The first thing i did was making a schematic of my old AT PSU; i put
it online at www.mathworld.8m.net/AT_PS_Primary.pdf
I collected info from the web and from this group which can be
summurized into:
1) R107 & R109 give start up current to drive BJT.
2) Proportional base drive move one of the BJT into stauration.
3) Oscillation is not by resonans between C107 and T101 or T102.
4) Oscillation is due to transformer T102 but how; no one tell.

The experiments i tried was:

1)I removed R107 & R109 and as was expceted the PSU didn't start.

2)I disconnected power from TL494 in secondary then i found that:

2.1)The PSU work ok with output about 4.8V when unloaded but when
loaded this voltage drop to 2.5V @ 1A.

2.2)The frequency and duty cycle while self oscillating was about
1.4khz when unloaded and 1.6khz when loaded but the ON time is nearly

2.3)When I shorted C107 the PSU work ok with the same frequency,C107
have about 40V constant DC when not shorted.

Any help will be very helpfull, thanks very much.

2. ### leggGuest

With a TL494 controller in the circuit, you have to have overlooked
two items:

A control winding on the proportional base drive transformer.

A supply winding for the TL494 on the main transformer.

There may also be a tickle winding capacitively coupling the main
transformer to the lower base drive winding, though this is not
strictly neccessary..

The circuit properly self-oscillates with 50/50 duty at the natural
frequency set by the saturable volt-seconds of the base winding.

When these voltseconds are exceeded, the drive voltage collapses and
'off' bias is provided by the electrolytic capacitors C109C110. The
resetting base drive transformer turns on the opposite switch -
reinforced by the current feedback winding on the same transformer.

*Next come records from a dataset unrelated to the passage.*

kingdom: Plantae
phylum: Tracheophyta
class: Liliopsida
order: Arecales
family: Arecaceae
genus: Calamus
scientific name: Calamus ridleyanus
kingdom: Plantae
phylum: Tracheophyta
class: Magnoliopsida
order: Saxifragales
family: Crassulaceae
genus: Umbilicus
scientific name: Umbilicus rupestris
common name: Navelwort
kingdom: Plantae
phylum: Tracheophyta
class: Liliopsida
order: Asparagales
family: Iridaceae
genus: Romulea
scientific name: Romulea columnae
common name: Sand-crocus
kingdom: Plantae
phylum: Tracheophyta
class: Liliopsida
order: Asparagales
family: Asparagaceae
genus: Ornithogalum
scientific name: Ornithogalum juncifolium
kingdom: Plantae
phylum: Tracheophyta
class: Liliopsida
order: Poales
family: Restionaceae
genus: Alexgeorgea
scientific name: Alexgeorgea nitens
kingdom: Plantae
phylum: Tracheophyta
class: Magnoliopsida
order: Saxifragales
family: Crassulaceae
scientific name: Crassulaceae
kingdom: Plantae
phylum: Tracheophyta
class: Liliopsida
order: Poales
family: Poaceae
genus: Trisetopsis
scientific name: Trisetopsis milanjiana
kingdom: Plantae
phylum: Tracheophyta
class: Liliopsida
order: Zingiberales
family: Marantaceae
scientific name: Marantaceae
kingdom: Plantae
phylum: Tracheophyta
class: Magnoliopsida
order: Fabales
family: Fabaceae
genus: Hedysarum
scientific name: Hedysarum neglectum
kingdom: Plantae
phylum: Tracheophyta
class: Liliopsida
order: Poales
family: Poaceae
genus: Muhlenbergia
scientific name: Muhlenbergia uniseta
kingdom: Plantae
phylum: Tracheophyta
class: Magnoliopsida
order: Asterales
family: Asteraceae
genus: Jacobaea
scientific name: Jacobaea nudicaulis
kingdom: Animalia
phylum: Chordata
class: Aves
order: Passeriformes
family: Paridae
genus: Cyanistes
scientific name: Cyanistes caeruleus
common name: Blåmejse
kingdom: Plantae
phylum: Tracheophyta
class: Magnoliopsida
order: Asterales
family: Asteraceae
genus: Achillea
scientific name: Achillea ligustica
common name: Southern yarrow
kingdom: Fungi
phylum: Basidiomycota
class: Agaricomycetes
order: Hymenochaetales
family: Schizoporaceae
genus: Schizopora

In the self-oscillating mode, sufficient power is developed by a main
power transformer winding housekeeping supply, in order to wake up the
control circuit. The original TL494 had no undervoltage lock-out,
which could be either a help or a hindrance in this circuit, depending
on the control configuration.

The tickle winding mentioned earlier is required only in situations
where the main transformer saturates first, or is severely overloaded.
Reducing volts on this winding can be used to turn the switch off
early.

The TL494 controls duty cycle to less than the saturation limit on
each cycle and sets a resulting increased operating frequency. It does
so by effectively shorting the (push-pull centertapped) control
winding, that is not present in your drawing, to turn both switches
off. The control winding is large turn and low current, so a short is
a low-power control function - this winding can even supply power to
the controller.

The TL494 turns the opposite switch on by opening the winding with the
correct phase, starting the regenerative proportional base drive
transformer on to it's next opposing phase.

This particular circuit was popular in Lambda, Boschert and Todd
bipolar designs originating in the 70's. They all had patents on
specific functions of the circuit - some even covering the range of
cross-sectional areas of practical drive transformer cores sizes.

It's a two-transformer converter developed by Jensen, in turn a
variation of the early Royer converter.

RL